Work item:
Your answer must be a single number: how many lines in the records include the word "Urothelial".

[Data excerpts]
• • •

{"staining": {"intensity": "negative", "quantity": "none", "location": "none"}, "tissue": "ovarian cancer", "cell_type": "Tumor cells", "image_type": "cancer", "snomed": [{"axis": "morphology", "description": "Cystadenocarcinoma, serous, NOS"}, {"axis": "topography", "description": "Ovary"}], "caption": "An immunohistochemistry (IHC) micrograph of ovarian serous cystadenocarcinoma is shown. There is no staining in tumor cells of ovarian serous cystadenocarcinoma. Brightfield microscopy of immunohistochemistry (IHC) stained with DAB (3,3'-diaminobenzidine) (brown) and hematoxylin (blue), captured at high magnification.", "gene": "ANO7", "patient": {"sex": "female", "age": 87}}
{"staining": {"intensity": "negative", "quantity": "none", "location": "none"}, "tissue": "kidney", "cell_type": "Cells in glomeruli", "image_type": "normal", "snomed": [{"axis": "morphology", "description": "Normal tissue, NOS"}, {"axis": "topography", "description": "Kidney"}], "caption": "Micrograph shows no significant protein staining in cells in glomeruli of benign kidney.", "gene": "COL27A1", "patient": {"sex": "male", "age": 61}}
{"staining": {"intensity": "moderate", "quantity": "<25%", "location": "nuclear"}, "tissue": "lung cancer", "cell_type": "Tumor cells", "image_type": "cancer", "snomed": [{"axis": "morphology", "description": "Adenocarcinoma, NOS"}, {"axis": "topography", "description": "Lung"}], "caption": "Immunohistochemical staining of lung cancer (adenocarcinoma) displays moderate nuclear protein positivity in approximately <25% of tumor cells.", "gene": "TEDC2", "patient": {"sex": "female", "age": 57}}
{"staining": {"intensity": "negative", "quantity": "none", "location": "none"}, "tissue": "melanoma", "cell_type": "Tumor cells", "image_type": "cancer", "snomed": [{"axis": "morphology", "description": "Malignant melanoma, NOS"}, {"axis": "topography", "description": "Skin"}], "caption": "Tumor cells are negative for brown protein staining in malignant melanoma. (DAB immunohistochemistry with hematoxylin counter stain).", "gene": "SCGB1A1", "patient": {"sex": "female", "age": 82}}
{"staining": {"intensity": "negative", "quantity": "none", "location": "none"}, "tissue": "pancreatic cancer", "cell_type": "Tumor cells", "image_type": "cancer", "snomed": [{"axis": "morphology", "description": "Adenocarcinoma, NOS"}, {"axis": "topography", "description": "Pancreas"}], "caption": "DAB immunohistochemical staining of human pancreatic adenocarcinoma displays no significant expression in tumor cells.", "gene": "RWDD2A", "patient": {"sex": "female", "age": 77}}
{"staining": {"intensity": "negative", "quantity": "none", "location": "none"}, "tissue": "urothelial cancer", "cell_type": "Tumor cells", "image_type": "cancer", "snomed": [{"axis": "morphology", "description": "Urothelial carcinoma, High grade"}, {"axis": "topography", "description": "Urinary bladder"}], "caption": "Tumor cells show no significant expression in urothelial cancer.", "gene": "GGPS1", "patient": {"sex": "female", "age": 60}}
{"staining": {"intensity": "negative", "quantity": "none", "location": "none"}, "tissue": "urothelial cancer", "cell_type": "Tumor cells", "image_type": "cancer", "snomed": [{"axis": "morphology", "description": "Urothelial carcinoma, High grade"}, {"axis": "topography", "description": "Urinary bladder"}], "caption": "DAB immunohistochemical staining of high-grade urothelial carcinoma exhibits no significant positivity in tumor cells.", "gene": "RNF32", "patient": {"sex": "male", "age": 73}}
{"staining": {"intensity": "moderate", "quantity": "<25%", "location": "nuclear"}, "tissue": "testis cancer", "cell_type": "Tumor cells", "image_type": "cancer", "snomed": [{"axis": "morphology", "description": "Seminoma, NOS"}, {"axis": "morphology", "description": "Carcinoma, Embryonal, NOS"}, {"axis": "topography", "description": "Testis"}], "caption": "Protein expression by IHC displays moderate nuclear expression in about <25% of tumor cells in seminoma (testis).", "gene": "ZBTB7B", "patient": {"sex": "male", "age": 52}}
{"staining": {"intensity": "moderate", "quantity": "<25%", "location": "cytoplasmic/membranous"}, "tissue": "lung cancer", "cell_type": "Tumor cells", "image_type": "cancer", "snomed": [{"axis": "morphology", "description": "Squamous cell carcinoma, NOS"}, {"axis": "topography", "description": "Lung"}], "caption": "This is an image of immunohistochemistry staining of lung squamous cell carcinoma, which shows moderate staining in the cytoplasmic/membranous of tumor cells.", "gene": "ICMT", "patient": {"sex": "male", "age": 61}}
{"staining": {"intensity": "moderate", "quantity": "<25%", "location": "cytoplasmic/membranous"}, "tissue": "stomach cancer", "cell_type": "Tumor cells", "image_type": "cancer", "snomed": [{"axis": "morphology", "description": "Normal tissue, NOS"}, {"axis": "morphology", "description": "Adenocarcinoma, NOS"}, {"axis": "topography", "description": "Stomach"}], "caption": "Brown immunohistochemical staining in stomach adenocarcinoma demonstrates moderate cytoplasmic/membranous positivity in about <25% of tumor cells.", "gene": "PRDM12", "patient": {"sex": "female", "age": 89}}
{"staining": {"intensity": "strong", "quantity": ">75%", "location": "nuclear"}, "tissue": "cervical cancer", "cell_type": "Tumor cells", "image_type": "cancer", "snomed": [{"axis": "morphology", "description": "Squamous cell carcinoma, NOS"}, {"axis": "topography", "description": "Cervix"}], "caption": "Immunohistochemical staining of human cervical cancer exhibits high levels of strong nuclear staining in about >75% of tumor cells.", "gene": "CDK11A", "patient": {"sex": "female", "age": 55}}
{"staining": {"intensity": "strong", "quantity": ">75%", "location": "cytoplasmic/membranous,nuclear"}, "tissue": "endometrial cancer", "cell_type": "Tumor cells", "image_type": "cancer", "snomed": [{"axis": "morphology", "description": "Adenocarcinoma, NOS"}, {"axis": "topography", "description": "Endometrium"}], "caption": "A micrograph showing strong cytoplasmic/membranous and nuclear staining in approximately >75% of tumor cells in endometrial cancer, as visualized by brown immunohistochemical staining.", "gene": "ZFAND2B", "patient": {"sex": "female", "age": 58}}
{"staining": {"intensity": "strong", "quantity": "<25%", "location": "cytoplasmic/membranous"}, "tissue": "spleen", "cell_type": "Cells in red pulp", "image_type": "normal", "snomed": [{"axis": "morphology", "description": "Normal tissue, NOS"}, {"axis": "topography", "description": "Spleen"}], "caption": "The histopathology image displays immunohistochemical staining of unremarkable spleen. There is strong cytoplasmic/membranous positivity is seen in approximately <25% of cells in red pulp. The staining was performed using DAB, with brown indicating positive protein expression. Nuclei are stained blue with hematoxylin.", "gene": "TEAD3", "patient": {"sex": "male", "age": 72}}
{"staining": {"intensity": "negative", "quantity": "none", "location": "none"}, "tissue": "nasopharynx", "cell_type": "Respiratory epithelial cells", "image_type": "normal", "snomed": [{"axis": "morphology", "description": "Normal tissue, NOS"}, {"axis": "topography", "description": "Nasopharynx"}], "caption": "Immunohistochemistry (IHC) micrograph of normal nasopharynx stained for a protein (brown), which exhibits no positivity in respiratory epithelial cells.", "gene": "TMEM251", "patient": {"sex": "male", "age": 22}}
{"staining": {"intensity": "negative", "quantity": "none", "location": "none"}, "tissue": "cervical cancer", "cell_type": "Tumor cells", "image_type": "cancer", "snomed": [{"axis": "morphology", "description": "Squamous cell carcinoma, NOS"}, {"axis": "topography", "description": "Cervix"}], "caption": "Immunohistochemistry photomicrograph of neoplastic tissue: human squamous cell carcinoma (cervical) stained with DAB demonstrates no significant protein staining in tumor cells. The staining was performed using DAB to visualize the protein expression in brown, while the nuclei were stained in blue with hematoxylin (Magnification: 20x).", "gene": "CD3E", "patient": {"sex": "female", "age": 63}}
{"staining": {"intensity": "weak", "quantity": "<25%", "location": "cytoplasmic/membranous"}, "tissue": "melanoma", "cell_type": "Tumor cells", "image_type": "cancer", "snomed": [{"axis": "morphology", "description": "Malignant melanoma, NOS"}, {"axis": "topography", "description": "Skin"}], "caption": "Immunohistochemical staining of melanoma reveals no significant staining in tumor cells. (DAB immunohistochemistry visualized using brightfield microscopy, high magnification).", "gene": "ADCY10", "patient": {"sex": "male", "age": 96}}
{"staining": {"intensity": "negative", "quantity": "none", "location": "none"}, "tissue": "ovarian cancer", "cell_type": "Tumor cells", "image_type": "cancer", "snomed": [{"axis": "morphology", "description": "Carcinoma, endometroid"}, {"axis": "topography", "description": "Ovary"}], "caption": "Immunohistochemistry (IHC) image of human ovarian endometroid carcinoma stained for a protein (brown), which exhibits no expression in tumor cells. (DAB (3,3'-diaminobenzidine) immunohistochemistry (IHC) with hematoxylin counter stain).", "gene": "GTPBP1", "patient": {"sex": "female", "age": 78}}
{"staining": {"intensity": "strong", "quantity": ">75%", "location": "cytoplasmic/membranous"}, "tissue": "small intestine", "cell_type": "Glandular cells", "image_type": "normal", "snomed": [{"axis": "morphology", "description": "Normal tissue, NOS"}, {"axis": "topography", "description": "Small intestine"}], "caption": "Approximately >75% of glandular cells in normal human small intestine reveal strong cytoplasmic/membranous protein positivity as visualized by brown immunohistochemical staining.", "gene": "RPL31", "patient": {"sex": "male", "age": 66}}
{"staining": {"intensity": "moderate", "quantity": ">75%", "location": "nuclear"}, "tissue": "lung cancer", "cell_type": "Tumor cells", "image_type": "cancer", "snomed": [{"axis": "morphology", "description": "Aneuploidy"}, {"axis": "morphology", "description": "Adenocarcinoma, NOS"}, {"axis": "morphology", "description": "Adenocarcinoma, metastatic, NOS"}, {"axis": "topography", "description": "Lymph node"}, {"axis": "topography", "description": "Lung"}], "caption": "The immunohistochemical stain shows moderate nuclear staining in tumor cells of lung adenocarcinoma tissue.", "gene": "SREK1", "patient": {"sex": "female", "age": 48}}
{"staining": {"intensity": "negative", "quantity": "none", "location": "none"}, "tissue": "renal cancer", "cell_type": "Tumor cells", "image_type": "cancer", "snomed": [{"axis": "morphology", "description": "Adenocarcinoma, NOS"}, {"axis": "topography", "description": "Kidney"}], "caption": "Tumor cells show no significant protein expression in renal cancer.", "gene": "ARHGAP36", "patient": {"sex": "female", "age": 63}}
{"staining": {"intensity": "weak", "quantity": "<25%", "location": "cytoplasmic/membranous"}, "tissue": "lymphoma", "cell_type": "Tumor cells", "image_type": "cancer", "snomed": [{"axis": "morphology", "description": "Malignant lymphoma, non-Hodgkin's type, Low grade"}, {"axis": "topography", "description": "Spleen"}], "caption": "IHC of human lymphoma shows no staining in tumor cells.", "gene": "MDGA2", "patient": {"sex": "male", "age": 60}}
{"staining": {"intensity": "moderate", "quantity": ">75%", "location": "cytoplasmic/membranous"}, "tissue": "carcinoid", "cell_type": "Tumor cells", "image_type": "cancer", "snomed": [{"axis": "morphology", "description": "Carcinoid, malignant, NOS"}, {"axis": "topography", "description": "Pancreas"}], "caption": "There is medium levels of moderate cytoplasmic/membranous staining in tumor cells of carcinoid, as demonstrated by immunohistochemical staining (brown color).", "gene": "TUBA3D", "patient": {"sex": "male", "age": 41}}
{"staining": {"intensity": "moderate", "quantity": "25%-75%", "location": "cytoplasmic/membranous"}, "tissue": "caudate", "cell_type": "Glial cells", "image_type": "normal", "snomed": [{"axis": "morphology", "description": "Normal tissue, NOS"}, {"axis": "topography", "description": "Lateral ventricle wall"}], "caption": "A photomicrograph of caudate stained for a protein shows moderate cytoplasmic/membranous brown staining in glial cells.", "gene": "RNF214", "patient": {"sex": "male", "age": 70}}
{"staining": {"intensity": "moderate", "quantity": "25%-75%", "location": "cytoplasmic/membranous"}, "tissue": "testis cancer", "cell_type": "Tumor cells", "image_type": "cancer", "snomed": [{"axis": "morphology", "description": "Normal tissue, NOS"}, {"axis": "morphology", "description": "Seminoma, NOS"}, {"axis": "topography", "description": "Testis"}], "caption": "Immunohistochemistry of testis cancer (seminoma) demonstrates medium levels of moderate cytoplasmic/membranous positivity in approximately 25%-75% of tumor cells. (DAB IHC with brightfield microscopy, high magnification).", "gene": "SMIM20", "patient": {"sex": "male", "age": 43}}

• • •

Exercise response:
2